А что дальше было – о том злые языки горазды болтать. Парень-то, конечно, смазливый, да сестра моя – необычная женщина, ни в жизни на такое б не пошла. Что бы ни говорили, чем угодно клянусь – не дала она ему, не дала. Если что и дала, так подзатыльник, велела идти уроки делать. И вот тут-то, я думаю, ему обидно стало, он и раскололся, что его подослали и кто его подослал. Брушу бедную это так убило, так убило – не ожидала она от мужика своего такой гадости. И пошла она в порыве горя, и бросилась с обрыва, и разбилась о камни. И не потому, что согрешила с юнцом, а потому, что узнала, какое коварство против нее замыслили. И кто – свой же муж! Но говорят и будут говорить, что пала она, потому что юнец, поди, наболтал – а что ему делать, не признавать же собственное поражение! Ну а люди-то низки и хотят слышать только про себе подобных.
А этот трус позорный от стыда опять сбежал, в Бавель свой любимый, или уж не знаю куда.
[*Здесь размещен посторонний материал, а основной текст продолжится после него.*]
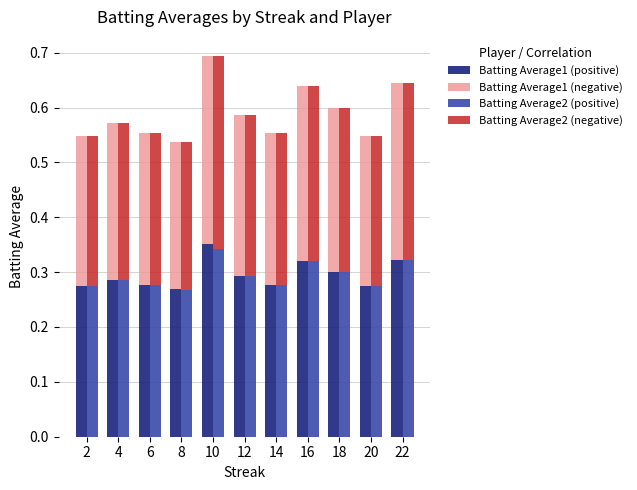

At which category is the sum across all series the highest?

10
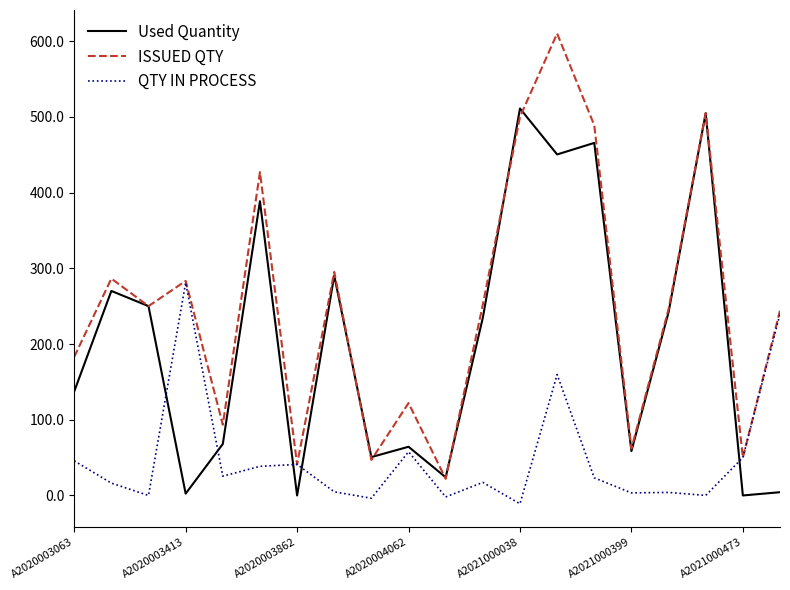

Rank the series by their average value, from lowest to highest.

QTY IN PROCESS, Used Quantity, ISSUED QTY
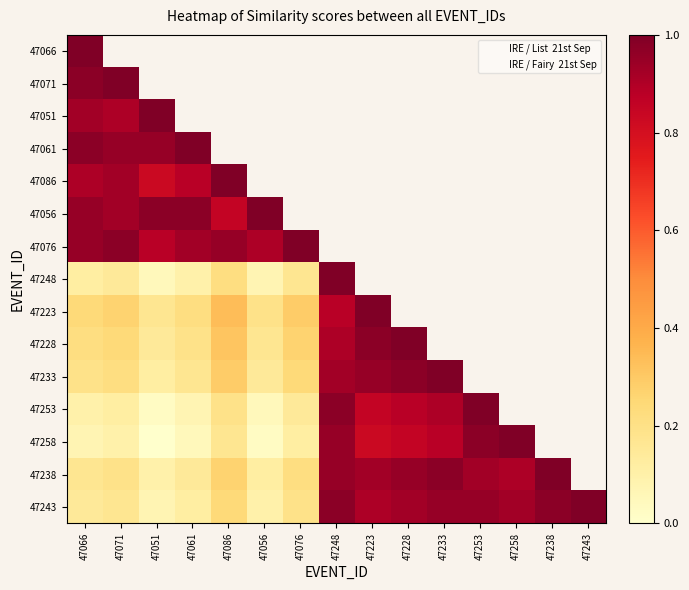

At which label does 47253 reach its peak?

47253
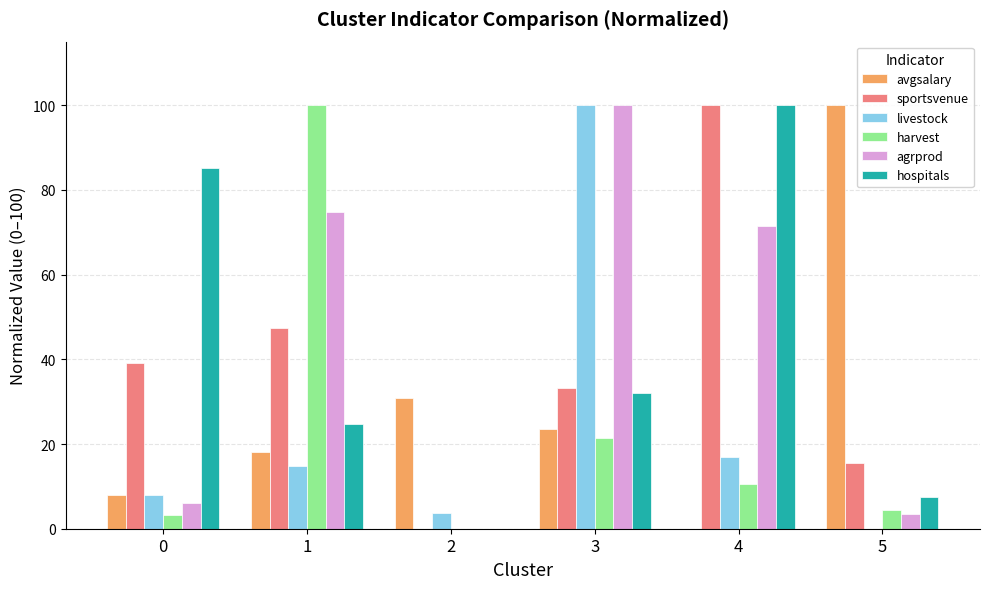

What is the maximum value for livestock?

100.0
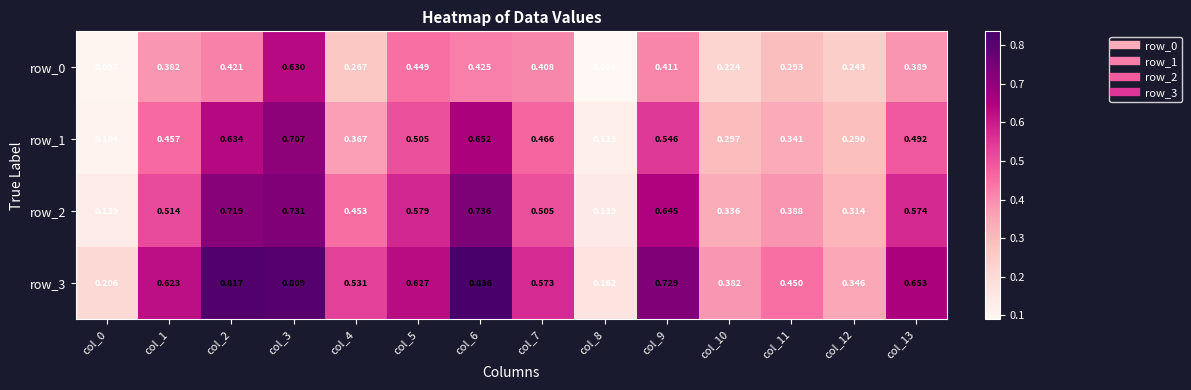

Which series has the widest spread of values?

row_3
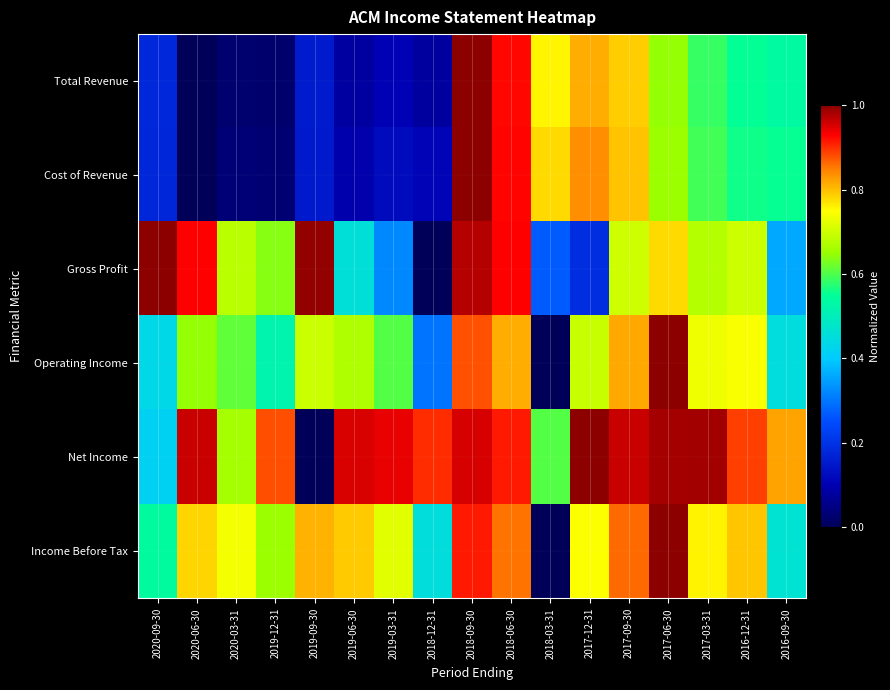

Rank the series by their maximum value, from highest to lowest.

Total Revenue, Cost of Revenue, Gross Profit, Operating Income, Net Income, Income Before Tax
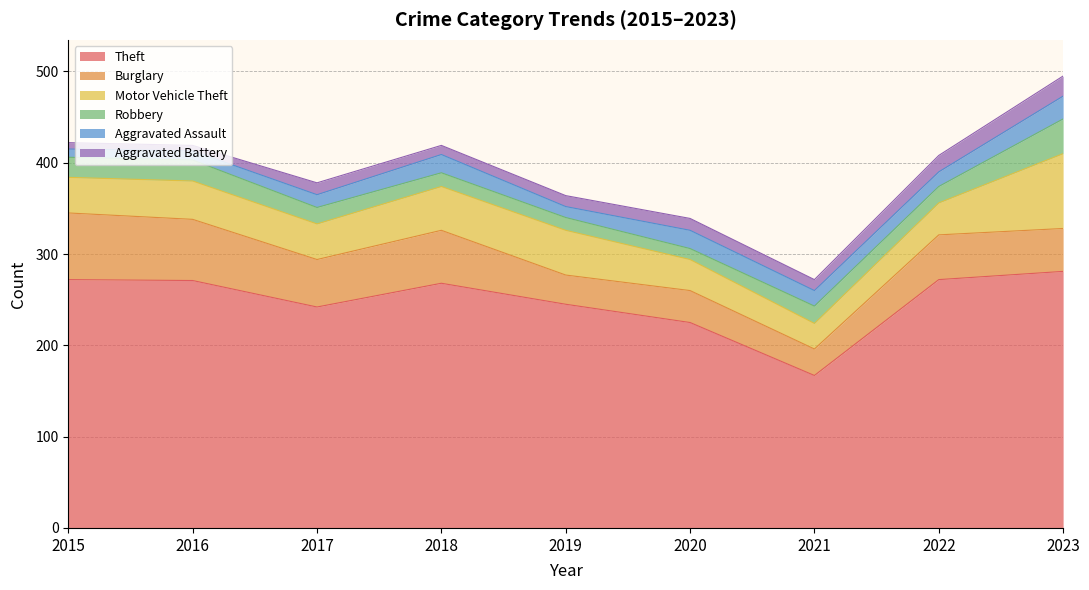

Is it true that Motor Vehicle Theft equals 48 at 2018?

True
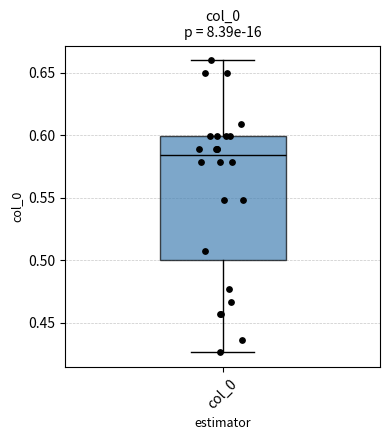

Transcribe this box plot: give where the median line is, the range the box spans, and where the two whiskers end, as read against the y-axis. The values are not printed on the chart, so give them approximately, as read against the axis.

median 0.585, box 0.500 to 0.600, whiskers 0.425 to 0.660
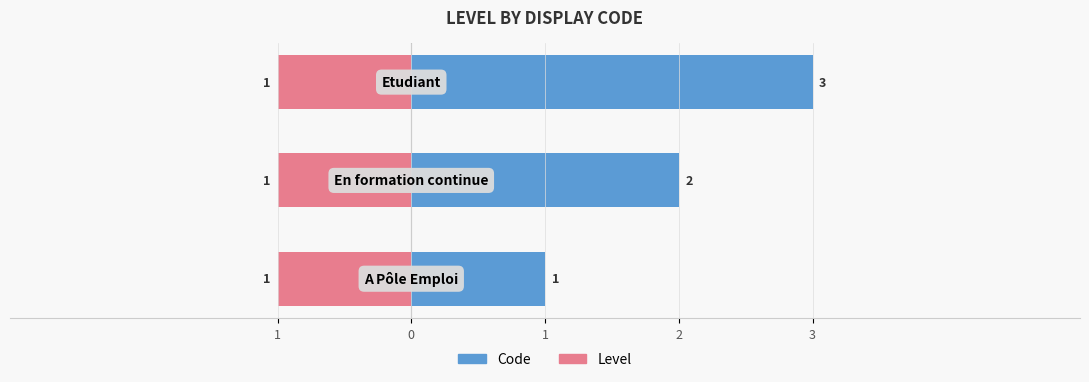

Which series has the largest range (max minus min)?

Code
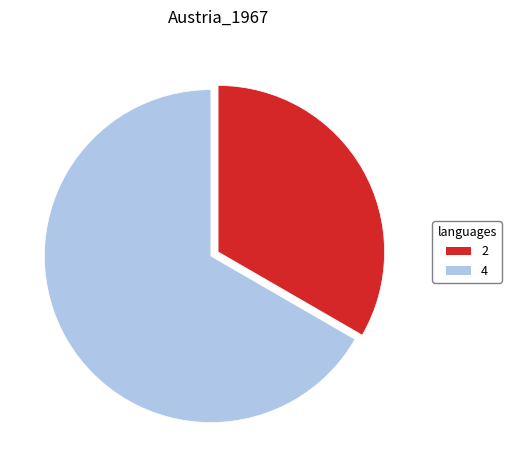

What is the ratio of the value at 4 to the value at 2?

2.0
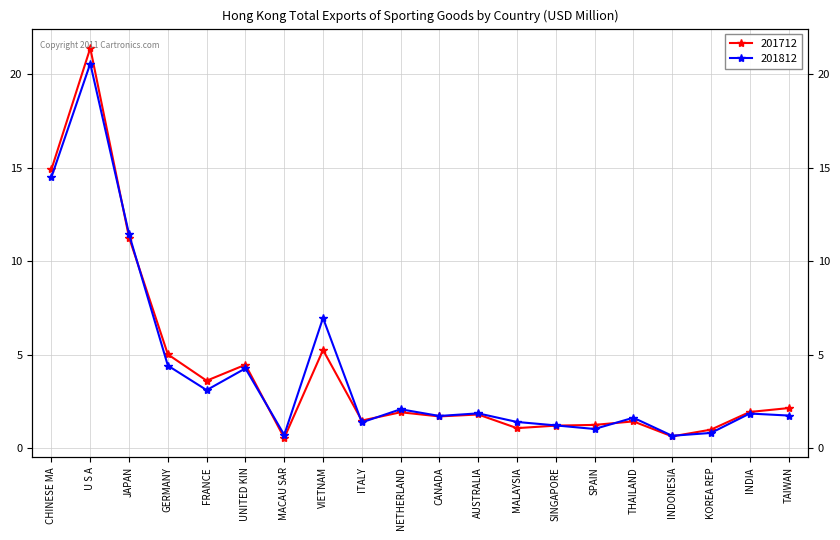

At which label does 201812 reach its minimum?

INDONESIA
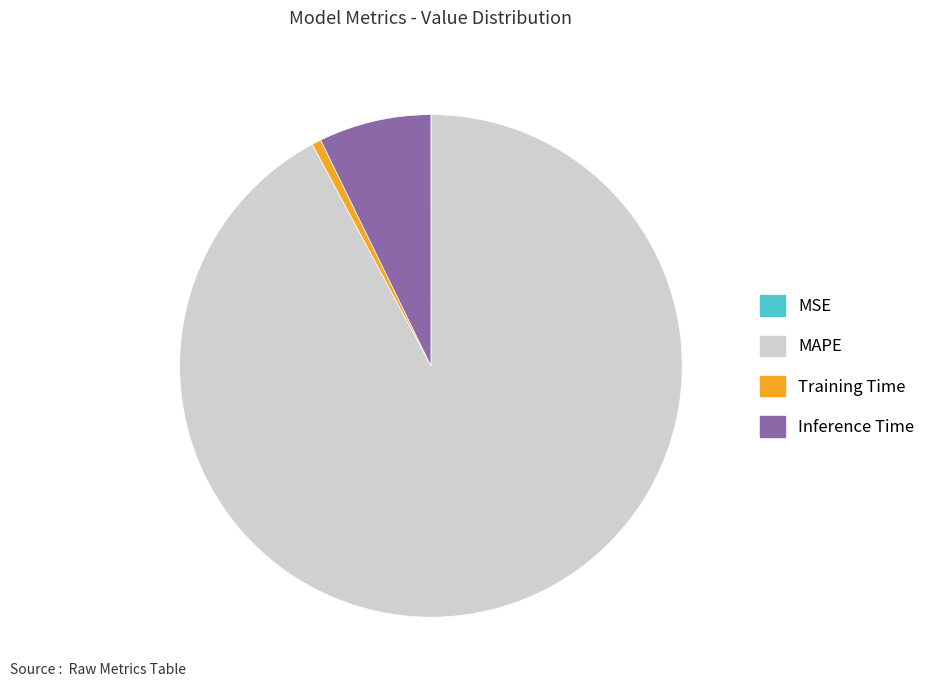

What is the largest slice in the pie chart?

MAPE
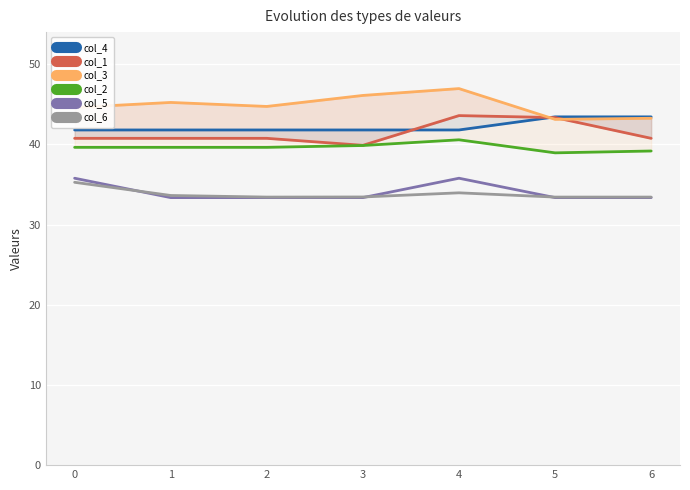

True or false: col_1 and col_4 cross at least once.

True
Хоть бы бросили подлеца все его ученики, чтоб он сдох там, в нищете и безвестности, чтоб воды ему никто не подал, никто камня на могилу не положил...
Что кстати, что? Брушин камушек? Где тот камушек я вам не скажу – не знаю. И знала бы – не сказала. Потому что Бруша говорила – к хорошим людям он сам придет, а спрашивать только нехорошие будут. Чего-чего? Нечего мне грозить, пащенки, я в Эдоме поганом и не такого навидалась, да не больно-то испужалась. Валите отсюда, валите-валите, пока целы. А то вдруг амулетик-то тот у меня, как достану его из-за пазухи – вам мало не покажется, ха-ха-ха...
Ой, какие грозные мальчики! Я смотрю, вы не сами по себе такие умные выискались, а гад поганый вас прислал из Бавеля, верно? Так ступайте к нему и передайте, что камушка Брушиного ему не видать, как своих трусливых ушей. Да и даже если вы меня сейчас погубите и привезете ему то, чего он так жаждет, никакой самый разволшебный камушек мудрее покойной жены его ни в жисть не сделает – разве только пару простеньких чудес удастся провернуть, – ибо Брушенька моя была гений и святая женщина, а он – просто сухое верблюжье дерьмо, тщеславное притом дерьмо! И подлую душу его ничто не в силах спасти. Будь он проклят, проклят, трижды проклят!